Мать Нечистого дома так и не появлялась. Позвонила как-то днем, сказала, будто у дочери — сводной сестры Вовки — да у подруги какой-то обретается. Врет, наверное. Небось, все еще со своим хахалем путается. Жил тут у нее петух один, когда Нечистый из зоны вышел — вальяжный такой с гонором. Все бормотуху втихаря лакал. Вовка терпел его ровно неделю. А когда тот в очередном подпитии вздумал вдруг сына сожительницы уму разуму учить, схватил подвернувшийся под руку железный прут и стал охаживать им матушкиного полюбовника куда ни попадя. Бил зверски. Бедный мужик валялся у Нечистого в ногах и диким голосом выл:
— Вовка, Вовочка, прошу тебя не бей!!!
Однако, не смотря на мольбы, Алиферов с садистским наслаждением продолжал экзекуцию, приговаривая:
— Воспитывать меня вздумал, паскуда? На! На!..
Обезумевшей жертве удалось все же каким-то чудом вырваться из лап Нечистого. Мужик выскочил вначале в подъезд, а потом на улицу. Осыпая сожителя матери градом ударов, Алиферов в одних носках преследовал его до конца дома, а затем, матюкаясь, долго орал вслед еле уносящей ноги жертве.
Матери, к счастью, в тот вечер дома не оказалось, а то, возможно, попадись она под горячую руку, и ей досталось бы. В суд на Нечистого мужик не подал, мать уговорила, и лечился амбулаторно, без освидетельствования судмедэкпертизы, а то тащить бы Вовке новый срок, как пить дать. Два месяца в бинтах и гипсе провалялся мужик где-то в своей однокомнатной "бичевской" квартире, и все это время мать Вовки ухаживала за ним. С тех пор стала побаиваться она сына. Потому, видать, и дома редко появлялась. Алиферов этому обстоятельству был только рад, никто не мешал ему устраивать дома попойки.

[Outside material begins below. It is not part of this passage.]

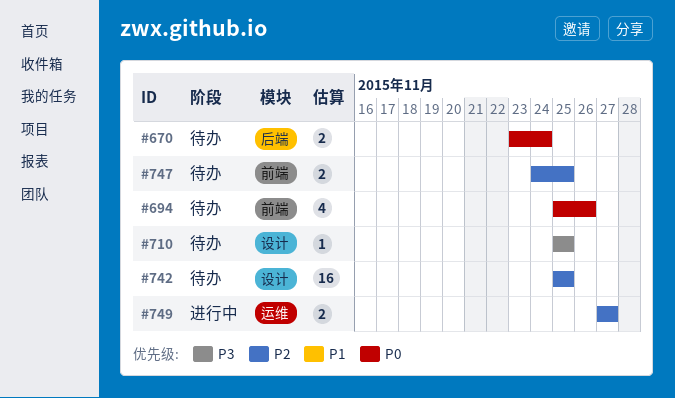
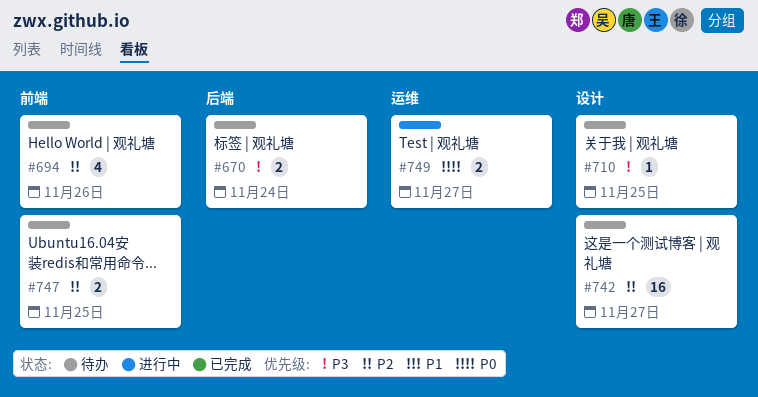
#670, priority: P0 -> P3
#694, priority: P0 -> P2
#742, due: Nov 25 -> Nov 27
#749, priority: P2 -> P0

Сегодня Вовка оттянулся по полной программе. Посадив Шиляева на автобус, приехал с Зойкой домой, поставил машину в гараж и уже не обремененный рулем, сходу махнул дома полбутылки водки. Потом пришли пацаны, и он с ними еще пивка добавил и косячок засмолил. Зойка с Женькой от анаши отказались, а Колька курнул. Теперь сидит вон за столом, хихикает.
— Ничего, братишки, — с пьяной ухмылкой говорил Нечистый, — приедет Сашка с башлями, мы не такой пир закатим. Это еще цветочки. На днях кореш мой Хряк из зоны откинется. Вот с ним дела серьезные можно проворачивать, не то что старушек грабить.
— Но бабка действительно жива? — Женька хлебнул пива, и уставился на Алиферова. Он сидел за столом рядом с Зойкой, и та, словно невзначай, время от времени касалась своим бедром бедра парня. Это прикосновение как порыв ветра обдавало Женьку волной блаженства, наполняло все его существо неясным томлением, ожиданием.
— А ты думаешь, я вру? — осклабился Нечистый, показывая прокуренные зубы. — Жива, конечно. Зойка вон звонила одной своей знакомой из тех краев, и будто невзначай о новостях спросила. Та ей и рассказала, что, мол, ночью соседку грабанули, а ее саму утром обнаружили чуть живую. Вызвали "скорую" и отправили старуху в больницу. Так что радуйтесь, фраера, крови на вас нет.
Самого же Нечистого эта новость не радовала. "Уж лучше бы добил бабку наркоман паршивый, — думал он зло. — Не дай бог очухается старая, заложит ведь придурка, а тогда и нам всем хана!"
Между тем рука Зойки нырнула под стол, и вначале робко, будто до горячего предмета дотронулась до ноги Женька, а затем нежно и настойчиво заскользила по ней, замысловатыми движениями все ближе и ближе подбираясь к самой интимной части Женькиного тела. Нащупала на брюках замок, осторожно расстегнула его, и горячие трепетные пальцы коснулись упругой тверди. Мысли парня смешались, предметы, качнулись, поплыли перед глазами, и в этот момент он больше уже ничего не чувствовал и не ощущал, кроме этой, ставшей вдруг огромной ладони, ласкавшей его там внизу под столом.
Лицо Женьки красноречиво говорило о том, что он сейчас испытывает, и Нечистому хватило одного взгляда в сторону парня, чтобы понять, что происходит. Алиферов дико заржал.
— Да хватит вам тискать друг друга под столом, — заорал он пьяно со скабрезной улыбкой. — Чего мучаетесь-то? Тащи ее, Женька, в спальню да вставь ей хорошенько! Не видишь что ли, баба сама хочет!
Зойка захихикала и, стрельнув в парня блудливым взглядом, тут же встала — разгоряченная; снедаемая похотью; злая на Нечистого за то, что он так груб, неприкрыт, примитивен, и в то же время в глубине души благодарная ему за то, что он дает ей возможность вновь оказаться в объятиях этого мальчишки.